Oleh: Hamsina Halisi Alfatih
Materi presentasi Bank Dunia ke pemerintah beberapa hari lalu menyebutkan jika pertumbuhan ekonomi Indonesia akan terus menurun akibat produktivitas yang lemah. Kemudian kondisi current account deficit (CAD) juga disebut semakin terpuruk, hal-hal ini dinilai akan mempengaruhi aliran modal asing yang masuk dan keluar dari Indonesia.
Menanggapi hal tersebut, Menteri Keuangan Sri Mulyani Indrawati mengungkapkan seluruh dunia saat ini memang sedang mengalami perlambatan pertumbuhan ekonomi. Meski begitu, dia optimis jika dana asing tak akan keluar dari Indonesia. Hal tersebut karena pemerintah berupaya penuh untuk mengeluarkan kebijakan agar Indonesia tetap menarik di mata internasional.
Laju pertumbuhan perekonomian suatu bangsa dipengaruhi oleh tingginya kualitas dan kuantitas barang, penyediaan fasilitas penghasil barang yang berkualitas serta tenaga kerja yang terampil. Tetapi perlu diingat lagi bahwasanya perekonomian Indonesia saat ini masih berasaskan ekonomi liberal. Negara masih berkelut dengan investasi, impor dan utang luar negri.

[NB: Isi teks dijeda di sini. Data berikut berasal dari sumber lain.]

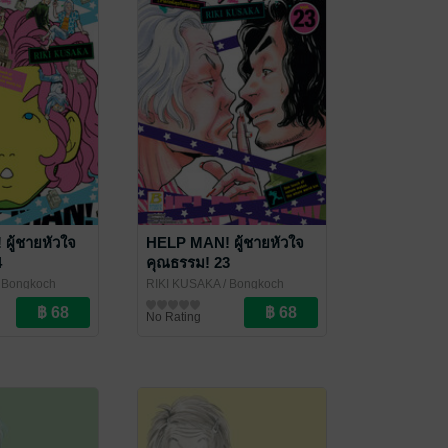
ผู้ชายหัวใจ
HELP MAN! ผู้ชายหัวใจ
4
คุณธรรม! 23
 Bongkoch
RIKI KUSAKA
/ Bongkoch
Publishing
การ์ตูนทั่วไป
No Rating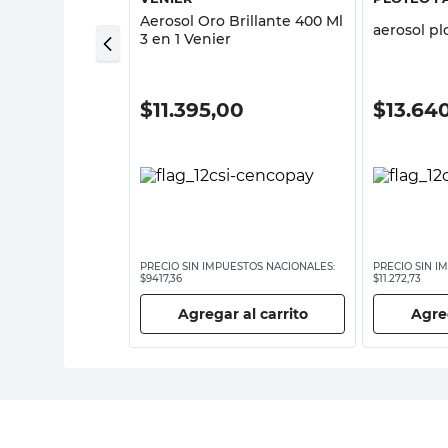
 Metalizado 311
Aerosol Oro Brillante 400 Ml
aerosol plo
rylon
3 en 1 Venier
00
$
11.395,00
$
13.64
ESTOS NACIONALES:
PRECIO SIN IMPUESTOS NACIONALES:
PRECIO SIN I
$9417,36
$11.272,73
 al carrito
Agregar al carrito
Agreg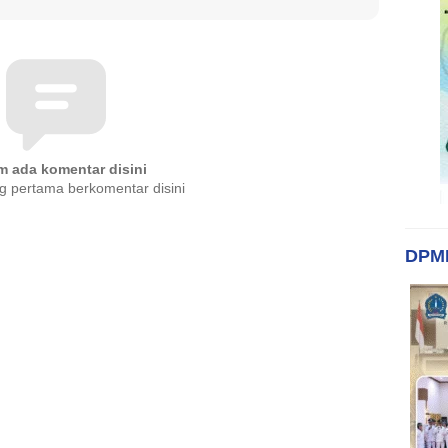
m ada komentar disini
g pertama berkomentar disini
DPM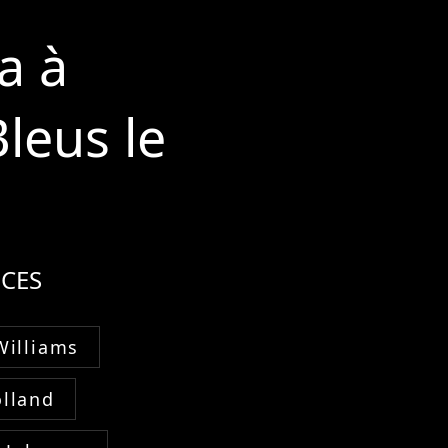
a à
Bleus le
CES
Williams
lland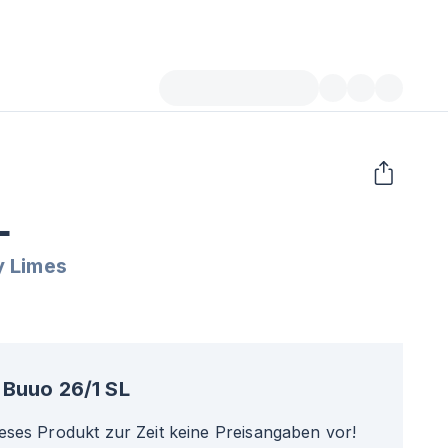
L
y Limes
Buuo 26/1 SL
ieses Produkt zur Zeit keine Preisangaben vor!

Inilah permasalahan utama atas kondisi pertumbuhan ekonomi Indonesia saat ini. Dan perlahan tapi pasti neoliberalisme atas perekonomian bangsa ini akan terus mengokohkan diri jika pemerintah masih bersikukuh mempertahankan sistem tersebut.
Neoliberalisme Pangkal Merosotnya Pertumbuhan Ekonomi Indonesia
Tak bisa dipungkiri Indonesia merupakan negara dengan sumber daya alam terbanyak di dunia. Hingga banyak para investor asing maupun swasta berlomba-lomba berinvestasi di negeri ini. Bagi pemerintah peran investor asing sangat mempengaruhi laju pertumbuhan ekonomi Indonesia. Namun hal ini justru menjadi tumpah tindih bahwasanya mekanisme produktivitas semakin melemah dan daya beli masyarakat menurun akibat peran kapitalis asing maupun swasta dalam mengambil peran sebagai produsen pengelola barang dan jasa, migas dan non migas.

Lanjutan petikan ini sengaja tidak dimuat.